Buemi locked up during his 200kW lap in qualifying at Puerto Madero to resign himself to 18th position on the grid, handing his rivals an opportunity to overhaul him in the title race.

The Renault e.dams driver produced a spirited display to pick through the order during the race before coming into contention for the win late on after a safety car period.

Although Buemi could not overhaul DS Virgin Racing’s Sam Bird at the front of the pack, he remained happy with second place in light of his qualifying error.

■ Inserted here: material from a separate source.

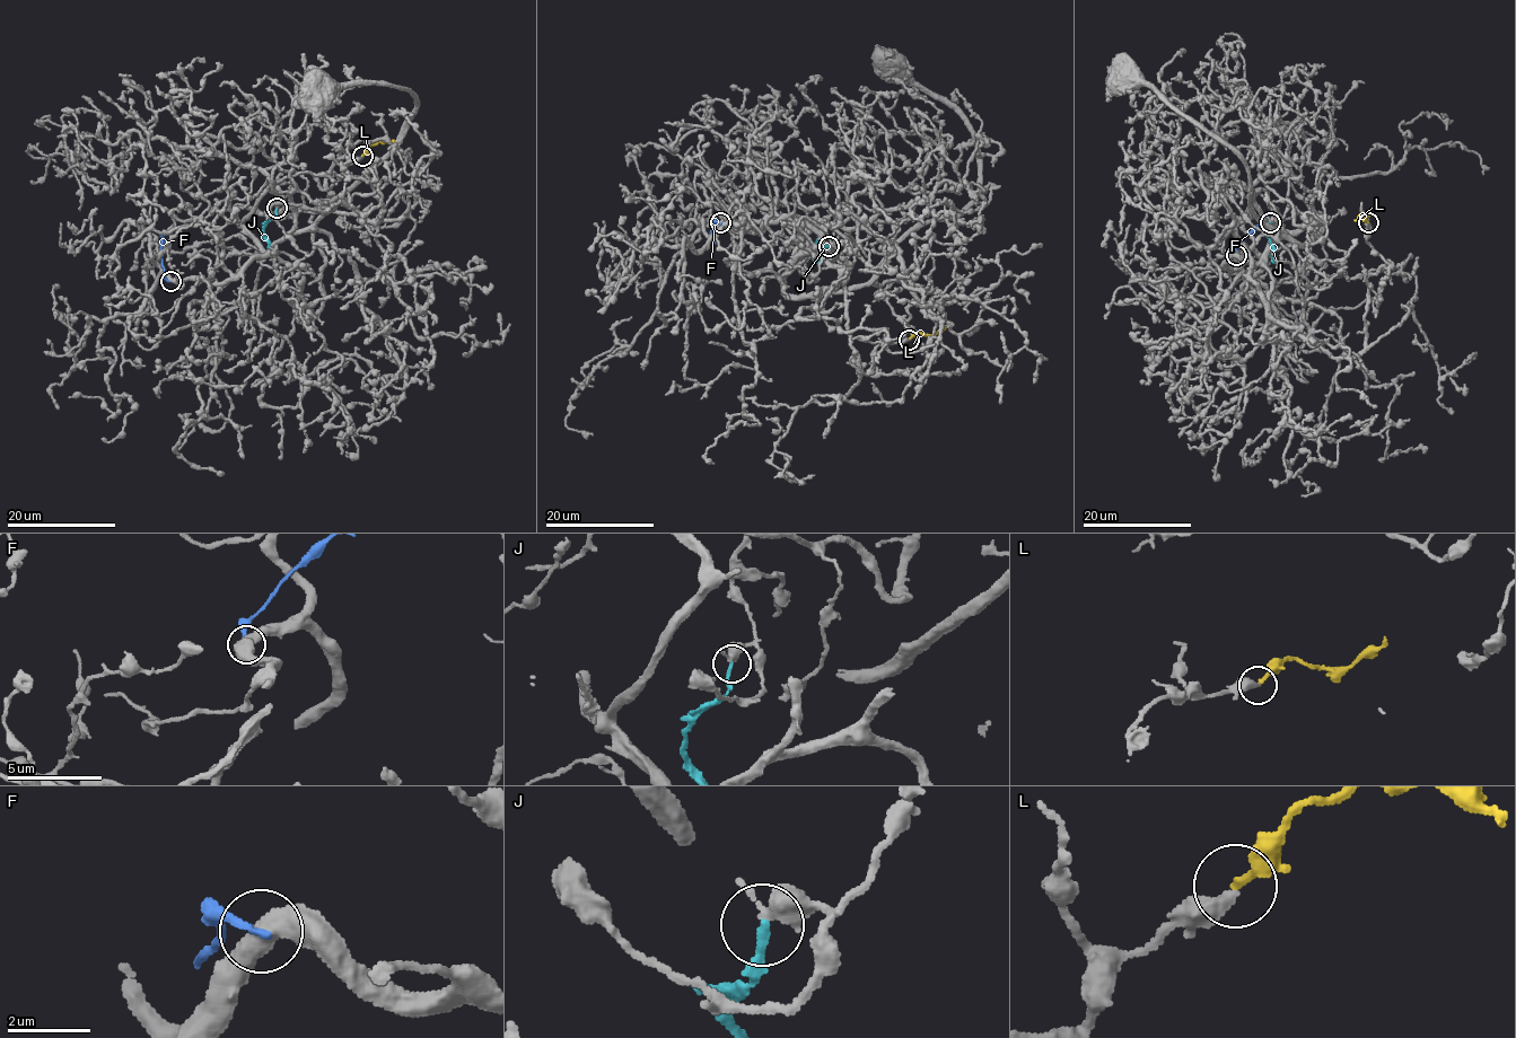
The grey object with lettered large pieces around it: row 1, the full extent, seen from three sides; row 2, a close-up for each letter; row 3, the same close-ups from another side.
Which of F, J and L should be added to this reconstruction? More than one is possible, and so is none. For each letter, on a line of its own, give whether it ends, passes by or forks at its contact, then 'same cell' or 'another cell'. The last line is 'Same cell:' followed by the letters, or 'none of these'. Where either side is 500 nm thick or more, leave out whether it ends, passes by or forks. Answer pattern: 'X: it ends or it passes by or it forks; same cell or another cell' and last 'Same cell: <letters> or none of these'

“The mistake in qualifying was very annoying, because when you have such a good car and such a good team, you want to reward them with the best possible result,” Buemi told MotorSportsTalk.

“But in the end I did my best to come back. I think I did a good job. 18 points are better than zero so happy with that.”

Buemi is now targeting an error-free weekend at the next race in Mexico City as he looks to extend the four-point gap to Lucas di Grassi at the top of the standings.

“Clearly [the result] shows that we have a very strong car and we just need to make sure from now on we don’t miss any points,” Buemi said.

“Putrajaya, the team made a mistake, the car didn’t finish the race. But today obviously I made one [in qualifying] and I tried to work the car to catch it back.

“We’ve seen today that it’s easy to leave the weekend with zero points. I have only four points advantage in the championship, so I’m going to try to expand it as much as possible.”